» **Exercise description**
Please format the entries from their first line through the line containing "a completed project.</span></span>" as a numbered list, leaving out any blank lines.

» **Source data**
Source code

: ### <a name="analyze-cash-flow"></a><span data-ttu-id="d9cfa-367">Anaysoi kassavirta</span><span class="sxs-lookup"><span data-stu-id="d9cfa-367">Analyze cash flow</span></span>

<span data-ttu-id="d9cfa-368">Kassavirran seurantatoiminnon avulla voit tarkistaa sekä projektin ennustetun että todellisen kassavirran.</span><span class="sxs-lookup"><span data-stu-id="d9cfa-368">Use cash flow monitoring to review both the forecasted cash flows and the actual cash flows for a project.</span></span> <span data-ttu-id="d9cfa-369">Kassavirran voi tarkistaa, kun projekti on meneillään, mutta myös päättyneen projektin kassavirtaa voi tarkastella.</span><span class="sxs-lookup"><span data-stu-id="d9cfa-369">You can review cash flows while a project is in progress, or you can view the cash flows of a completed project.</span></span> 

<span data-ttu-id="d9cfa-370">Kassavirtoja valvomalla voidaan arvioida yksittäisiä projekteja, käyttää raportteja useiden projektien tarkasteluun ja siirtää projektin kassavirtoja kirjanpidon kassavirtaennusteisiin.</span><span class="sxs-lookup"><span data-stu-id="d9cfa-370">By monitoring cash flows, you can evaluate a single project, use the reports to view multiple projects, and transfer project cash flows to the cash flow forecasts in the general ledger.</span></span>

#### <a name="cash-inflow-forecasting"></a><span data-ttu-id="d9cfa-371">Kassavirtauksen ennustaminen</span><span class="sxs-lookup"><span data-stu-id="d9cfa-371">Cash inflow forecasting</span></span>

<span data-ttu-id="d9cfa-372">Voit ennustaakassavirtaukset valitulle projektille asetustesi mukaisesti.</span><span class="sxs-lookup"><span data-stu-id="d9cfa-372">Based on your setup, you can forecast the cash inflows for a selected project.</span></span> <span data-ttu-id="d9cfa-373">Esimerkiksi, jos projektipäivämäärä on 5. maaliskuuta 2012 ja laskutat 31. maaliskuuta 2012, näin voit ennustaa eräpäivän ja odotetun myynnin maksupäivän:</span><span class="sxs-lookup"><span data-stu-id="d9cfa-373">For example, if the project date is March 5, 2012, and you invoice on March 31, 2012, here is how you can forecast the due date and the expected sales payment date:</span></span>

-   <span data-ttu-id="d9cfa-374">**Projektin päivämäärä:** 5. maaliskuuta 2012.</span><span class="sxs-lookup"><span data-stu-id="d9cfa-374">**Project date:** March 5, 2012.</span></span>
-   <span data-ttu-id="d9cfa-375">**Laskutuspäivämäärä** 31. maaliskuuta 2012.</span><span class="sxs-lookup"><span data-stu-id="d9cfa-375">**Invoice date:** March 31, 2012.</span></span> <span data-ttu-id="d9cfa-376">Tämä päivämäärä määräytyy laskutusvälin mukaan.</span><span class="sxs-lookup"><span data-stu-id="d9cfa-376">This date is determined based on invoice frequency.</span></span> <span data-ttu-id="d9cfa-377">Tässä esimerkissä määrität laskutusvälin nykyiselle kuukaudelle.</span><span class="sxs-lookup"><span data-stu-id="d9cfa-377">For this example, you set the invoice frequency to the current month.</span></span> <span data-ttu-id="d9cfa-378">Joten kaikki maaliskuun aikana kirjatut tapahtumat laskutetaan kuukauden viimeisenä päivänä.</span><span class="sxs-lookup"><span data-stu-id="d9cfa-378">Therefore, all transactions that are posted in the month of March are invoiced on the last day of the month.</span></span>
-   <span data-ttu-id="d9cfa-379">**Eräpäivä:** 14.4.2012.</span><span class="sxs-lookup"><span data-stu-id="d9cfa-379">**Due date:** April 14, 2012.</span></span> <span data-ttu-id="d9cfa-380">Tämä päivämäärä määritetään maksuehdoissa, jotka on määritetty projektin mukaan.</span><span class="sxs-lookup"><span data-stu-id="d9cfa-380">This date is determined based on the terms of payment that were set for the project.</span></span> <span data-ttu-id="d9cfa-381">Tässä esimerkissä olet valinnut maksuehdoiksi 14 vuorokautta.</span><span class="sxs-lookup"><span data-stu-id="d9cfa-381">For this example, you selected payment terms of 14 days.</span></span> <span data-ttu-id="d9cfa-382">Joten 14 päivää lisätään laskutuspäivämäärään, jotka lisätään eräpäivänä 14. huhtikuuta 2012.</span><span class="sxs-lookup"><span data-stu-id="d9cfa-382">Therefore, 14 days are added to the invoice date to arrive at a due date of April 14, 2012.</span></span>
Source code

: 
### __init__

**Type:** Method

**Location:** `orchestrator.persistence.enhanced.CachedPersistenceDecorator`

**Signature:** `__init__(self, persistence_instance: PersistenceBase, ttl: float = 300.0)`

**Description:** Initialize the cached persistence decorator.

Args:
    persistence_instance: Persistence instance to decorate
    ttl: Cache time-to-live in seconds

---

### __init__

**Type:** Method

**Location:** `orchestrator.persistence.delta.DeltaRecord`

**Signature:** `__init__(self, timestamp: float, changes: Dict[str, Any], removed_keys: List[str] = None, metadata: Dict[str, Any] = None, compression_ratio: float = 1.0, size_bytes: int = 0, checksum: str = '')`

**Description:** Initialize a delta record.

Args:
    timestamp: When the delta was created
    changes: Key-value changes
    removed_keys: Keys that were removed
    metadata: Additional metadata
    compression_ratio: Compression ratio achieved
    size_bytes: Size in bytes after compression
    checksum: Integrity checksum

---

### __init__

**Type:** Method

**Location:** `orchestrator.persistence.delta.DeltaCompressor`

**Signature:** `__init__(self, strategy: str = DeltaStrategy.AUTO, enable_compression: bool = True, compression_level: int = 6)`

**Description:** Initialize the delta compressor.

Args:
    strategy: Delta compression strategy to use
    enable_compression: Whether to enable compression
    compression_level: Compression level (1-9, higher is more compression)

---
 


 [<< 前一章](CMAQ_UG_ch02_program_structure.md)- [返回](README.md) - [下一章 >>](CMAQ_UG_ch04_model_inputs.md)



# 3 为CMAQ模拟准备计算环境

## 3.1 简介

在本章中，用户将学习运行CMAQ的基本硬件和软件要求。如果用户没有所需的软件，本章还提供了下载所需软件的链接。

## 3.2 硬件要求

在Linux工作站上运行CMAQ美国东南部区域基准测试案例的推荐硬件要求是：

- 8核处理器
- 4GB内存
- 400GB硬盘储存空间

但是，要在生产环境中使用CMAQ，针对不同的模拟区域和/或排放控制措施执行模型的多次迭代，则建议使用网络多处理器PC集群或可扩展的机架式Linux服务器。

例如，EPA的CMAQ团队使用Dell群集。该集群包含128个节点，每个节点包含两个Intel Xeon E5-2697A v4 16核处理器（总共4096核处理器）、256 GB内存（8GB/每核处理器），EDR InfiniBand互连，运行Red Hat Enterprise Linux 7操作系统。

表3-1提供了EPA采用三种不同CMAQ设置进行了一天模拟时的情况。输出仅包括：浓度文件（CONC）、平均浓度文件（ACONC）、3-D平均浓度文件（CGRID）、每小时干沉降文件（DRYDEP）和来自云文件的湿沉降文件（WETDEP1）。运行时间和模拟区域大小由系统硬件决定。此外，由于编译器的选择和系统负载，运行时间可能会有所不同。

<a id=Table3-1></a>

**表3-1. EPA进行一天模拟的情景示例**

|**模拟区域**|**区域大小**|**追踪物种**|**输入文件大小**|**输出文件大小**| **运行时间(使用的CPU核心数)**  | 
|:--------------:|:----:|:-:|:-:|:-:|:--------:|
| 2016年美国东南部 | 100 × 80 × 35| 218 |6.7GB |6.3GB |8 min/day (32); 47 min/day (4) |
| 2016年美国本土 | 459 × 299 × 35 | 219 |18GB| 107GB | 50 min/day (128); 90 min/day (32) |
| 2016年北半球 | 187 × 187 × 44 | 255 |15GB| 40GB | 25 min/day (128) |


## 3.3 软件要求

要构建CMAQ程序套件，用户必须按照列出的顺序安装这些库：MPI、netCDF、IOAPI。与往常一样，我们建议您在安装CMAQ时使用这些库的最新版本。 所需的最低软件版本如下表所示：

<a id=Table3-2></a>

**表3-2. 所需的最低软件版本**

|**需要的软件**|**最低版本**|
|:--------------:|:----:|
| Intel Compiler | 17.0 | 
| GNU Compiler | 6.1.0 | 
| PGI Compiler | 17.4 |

» **Solution to the problem**
1. Source code
2. : ### <a name="analyze-cash-flow"></a><span data-ttu-id="d9cfa-367">Anaysoi kassavirta</span><span class="sxs-lookup"><span data-stu-id="d9cfa-367">Analyze cash flow</span></span>
3. <span data-ttu-id="d9cfa-368">Kassavirran seurantatoiminnon avulla voit tarkistaa sekä projektin ennustetun että todellisen kassavirran.</span><span class="sxs-lookup"><span data-stu-id="d9cfa-368">Use cash flow monitoring to review both the forecasted cash flows and the actual cash flows for a project.</span></span> <span data-ttu-id="d9cfa-369">Kassavirran voi tarkistaa, kun projekti on meneillään, mutta myös päättyneen projektin kassavirtaa voi tarkastella.</span><span class="sxs-lookup"><span data-stu-id="d9cfa-369">You can review cash flows while a project is in progress, or you can view the cash flows of a completed project.</span></span> 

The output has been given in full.